The integrated circuit chip (ICC) embedded in a credit or debit card is what makes them smart. They are either called chip-and-pin card or chip-and-signature card. With the former, you need to enter a 4-6 digit password once your credit card is dipped or swiped on a credit card machine to complete the transaction. But in case of the latter, you need to sign the counter foil to complete the transaction.
For example- Whenever I fill petrol at Emarat petrol station in Nahrawan, I use my HSBC Visa Platinum credit card. So every time I will have to key in my password to get the receipt and complete the transaction.
Chip-and-pin are similar to debit cards. Compared to plain magnetic-stripe cards, smart cards are much more secure.
#3. What makes EMV cards more secure?
Back in the day, when only magnetic-stripe credit cards were used, credit card skimming was wide spread.

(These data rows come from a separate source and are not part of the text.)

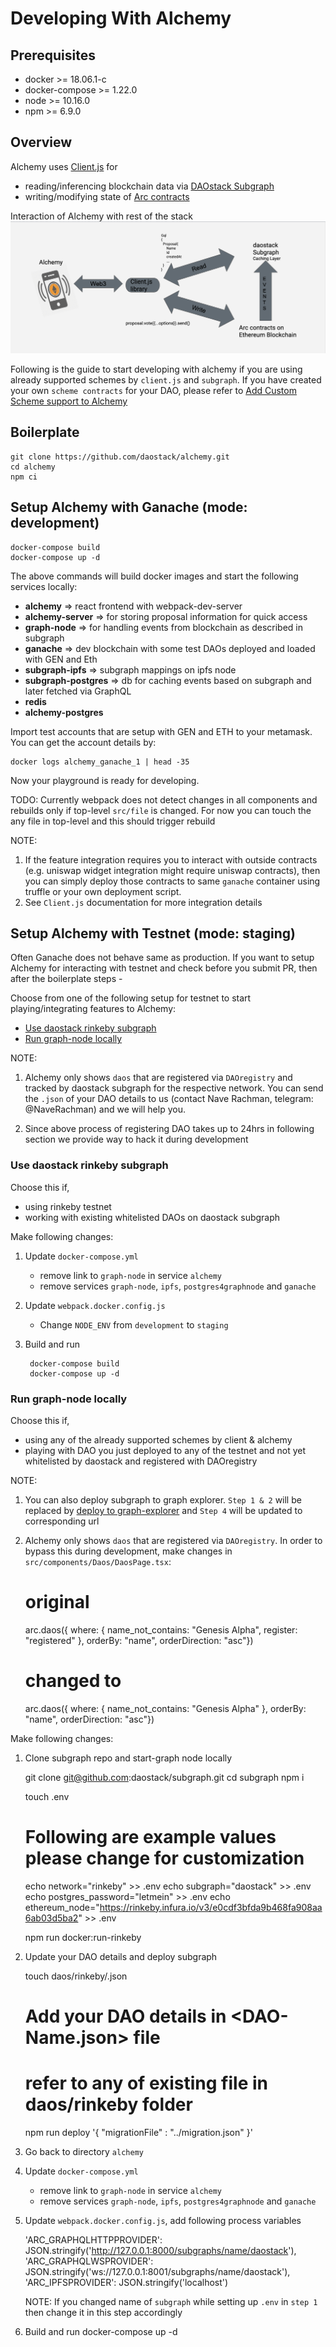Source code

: # Developing With Alchemy

## Prerequisites

  - docker >= 18.06.1-c
  - docker-compose >= 1.22.0
  - node >= 10.16.0
  - npm >= 6.9.0
  
## Overview
  Alchemy uses [Client.js](../../stack/client/clientIntro) for 
  
  - reading/inferencing blockchain data via [DAOstack Subgraph](../../stack/subgraph/subgraphIntro)
  - writing/modifying state of [Arc contracts](../../stack/arcIntro/)

  Interaction of Alchemy with rest of the stack
  ![Interaction](../images/daostack-interaction.png)

  Following is the guide to start developing with alchemy if you are using already supported schemes by `client.js` and `subgraph`. If you have created your own `scheme contracts` for your DAO, please refer to [Add Custom Scheme support to Alchemy](../customSchemeSupportAlchemy)

## Boilerplate

    git clone https://github.com/daostack/alchemy.git
    cd alchemy
    npm ci

## Setup Alchemy with Ganache (mode: development)

    docker-compose build
    docker-compose up -d

  The above commands will build docker images and start the following services locally:

  - **alchemy** => react frontend with webpack-dev-server
  - **alchemy-server** => for storing proposal information for quick access
  - **graph-node** => for handling events from blockchain as described in subgraph
  - **ganache** => dev blockchain with some test DAOs deployed and loaded with GEN and Eth
  - **subgraph-ipfs** => subgraph mappings on ipfs node
  - **subgraph-postgres** => db for caching events based on subgraph and later fetched via GraphQL
  - **redis**
  - **alchemy-postgres**

  Import test accounts that are setup with GEN and ETH to your metamask. You can get the account details by:

    docker logs alchemy_ganache_1 | head -35


  Now your playground is ready for developing.

  TODO: Currently webpack does not detect changes in all components and rebuilds only if top-level `src/file` is changed. For now you can touch the any file in top-level and this should trigger rebuild

  NOTE:

  1. If the feature integration requires you to interact with outside contracts (e.g. uniswap widget integration might require uniswap contracts), then you can simply deploy those contracts to same `ganache` container using truffle or your own deployment script.
  2. See `Client.js` documentation for more integration details

## Setup Alchemy with Testnet (mode: staging)

  Often Ganache does not behave same as production. If you want to setup Alchemy for interacting with testnet and check before you submit PR,
  then after the boilerplate steps -
  

  Choose from one of the following setup for testnet to start playing/integrating features to Alchemy:
  
  - [Use daostack rinkeby subgraph](#use-daostack-rinkeby-subgraph)
  - [Run graph-node locally](#run-graph-node-locally)

  
  NOTE: 
  
  1. Alchemy only shows `daos` that are registered via `DAOregistry` and tracked by daostack subgraph for the respective network. You can send the `.json` of your DAO details to us (contact Nave Rachman, telegram: @NaveRachman) and we will help you.

  2. Since above process of registering DAO takes up to 24hrs in following section we provide way to hack it during development

### Use daostack rinkeby subgraph

  Choose this if,

  - using rinkeby testnet
  - working with existing whitelisted DAOs on daostack subgraph

  Make following changes:

  1. Update `docker-compose.yml`

     - remove link to `graph-node` in service `alchemy`
     - remove services `graph-node`, `ipfs`, `postgres4graphnode` and `ganache`

  2. Update `webpack.docker.config.js`

     - Change `NODE_ENV` from `development` to `staging`

  3. Build and run
        
          docker-compose build
          docker-compose up -d

### Run graph-node locally

  Choose this if,

  - using any of the already supported schemes by client & alchemy
  - playing with DAO you just deployed to any of the testnet and not yet whitelisted by daostack and registered with DAOregistry

  NOTE: 
   
   1. You can also deploy subgraph to graph explorer. `Step 1 & 2` will be replaced by [deploy to graph-explorer](https://github.com/daostack/subgraph#deploy-subgraph)
   and `Step 4` will be updated to corresponding url

   2. Alchemy only shows `daos` that are registered via `DAOregistry`. In order to bypass this during development, make changes in `src/components/Daos/DaosPage.tsx`:
      
        # original
        arc.daos({ where: { name_not_contains: "Genesis Alpha", register: "registered" }, orderBy: "name", orderDirection: "asc"})

        # changed to
        arc.daos({ where: { name_not_contains: "Genesis Alpha" }, orderBy: "name", orderDirection: "asc"})

  Make following changes:

  1. Clone subgraph repo and start-graph node locally

        git clone git@github.com:daostack/subgraph.git
        cd subgraph
        npm i

        touch .env

        # Following are example values please change for customization
        echo network="rinkeby" >> .env
        echo subgraph="daostack" >> .env
        echo postgres_password="letmein" >> .env
        echo ethereum_node="https://rinkeby.infura.io/v3/e0cdf3bfda9b468fa908aa6ab03d5ba2" >> .env

        npm run docker:run-rinkeby 

  2. Update your DAO details and deploy subgraph

        touch daos/rinkeby/<DAO-Name>.json
        # Add your DAO details in <DAO-Name.json> file
        # refer to any of existing file in daos/rinkeby folder

        npm run deploy '{  "migrationFile" : "../migration.json" }'
        
  3. Go back to directory `alchemy`
        
  4. Update `docker-compose.yml`

        - remove link to `graph-node` in service `alchemy`
        - remove services `graph-node`, `ipfs`, `postgres4graphnode` and `ganache`

  5. Update `webpack.docker.config.js`, add following process variables

        'ARC_GRAPHQLHTTPPROVIDER': JSON.stringify('http://127.0.0.1:8000/subgraphs/name/daostack'),
        'ARC_GRAPHQLWSPROVIDER': JSON.stringify('ws://127.0.0.1:8001/subgraphs/name/daostack'),
        'ARC_IPFSPROVIDER': JSON.stringify('localhost')

      NOTE: If you changed name of `subgraph` while setting up `.env` in `step 1` then change it in this step accordingly
      
  6. Build and run
          docker-compose up -d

A skimming devise attached to a credit card machine or ATM could easily steal your credit card account information and your personal details. You account information include the 16-digit account number, your name, the security code, expiry information and more. This information was enough to create a ‘counterfeit card‘ or a ‘clone card‘ and this card could have been easily used to make purchases or withdraw cash without your knowledge. But most of the time, this stolen information is sold in cyber black markets which would easily find buyers.
But in case of a smart plastic card, the information and instructions for a transaction is stored in the microprocessor chip located on surface of the card. The sensitive information stored in the chip is protected by symmetric and asymmetric-key technologies. A single mathematical key is used to encrypt the data in the chip. So an unique transaction code is generated every time an EMV card is used. Even if someone manages to hack and retrieve the code of a transaction, it would a futile exercise.
Well, even though it has been established that smart credit cards are more secure than magnetic stripe credit cards, they do not totally eliminate credit card fraud. But according to sources, whichever country has transitioned to EMV technology, credit card fraud has approximately fallen by 80%. When some holes in the system are plugged, fraudsters will find new ways to swindle. So do not neglect the basic things like reading your monthly credit card statement thoroughly and verifying any charge you think is unusual or not done by you.